* _Available records_
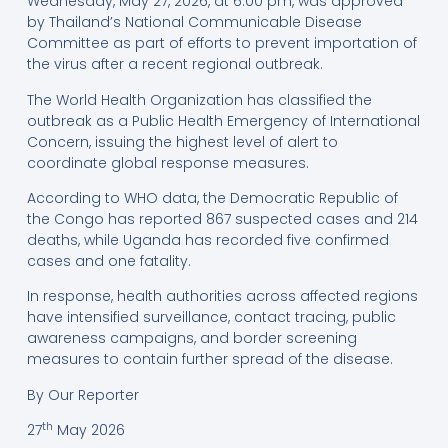
Wednesday, May 27, 2026, at 6:00 pm, was approved
by Thailand’s National Communicable Disease
Committee as part of efforts to prevent importation of
the virus after a recent regional outbreak.
The World Health Organization has classified the
outbreak as a Public Health Emergency of International
Concern, issuing the highest level of alert to
coordinate global response measures.
According to WHO data, the Democratic Republic of
the Congo has reported 867 suspected cases and 214
deaths, while Uganda has recorded five confirmed
cases and one fatality.
In response, health authorities across affected regions
have intensified surveillance, contact tracing, public
awareness campaigns, and border screening
measures to contain further spread of the disease.
By Our Reporter
th
27
May 2026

* _Action item_
Set down, word for word, every line from the line that holds "According to WHO" to the end of the entries above, including both ends.

* _Your response_
According to WHO data, the Democratic Republic of
the Congo has reported 867 suspected cases and 214
deaths, while Uganda has recorded five confirmed
cases and one fatality.
In response, health authorities across affected regions
have intensified surveillance, contact tracing, public
awareness campaigns, and border screening
measures to contain further spread of the disease.
By Our Reporter
th
27
May 2026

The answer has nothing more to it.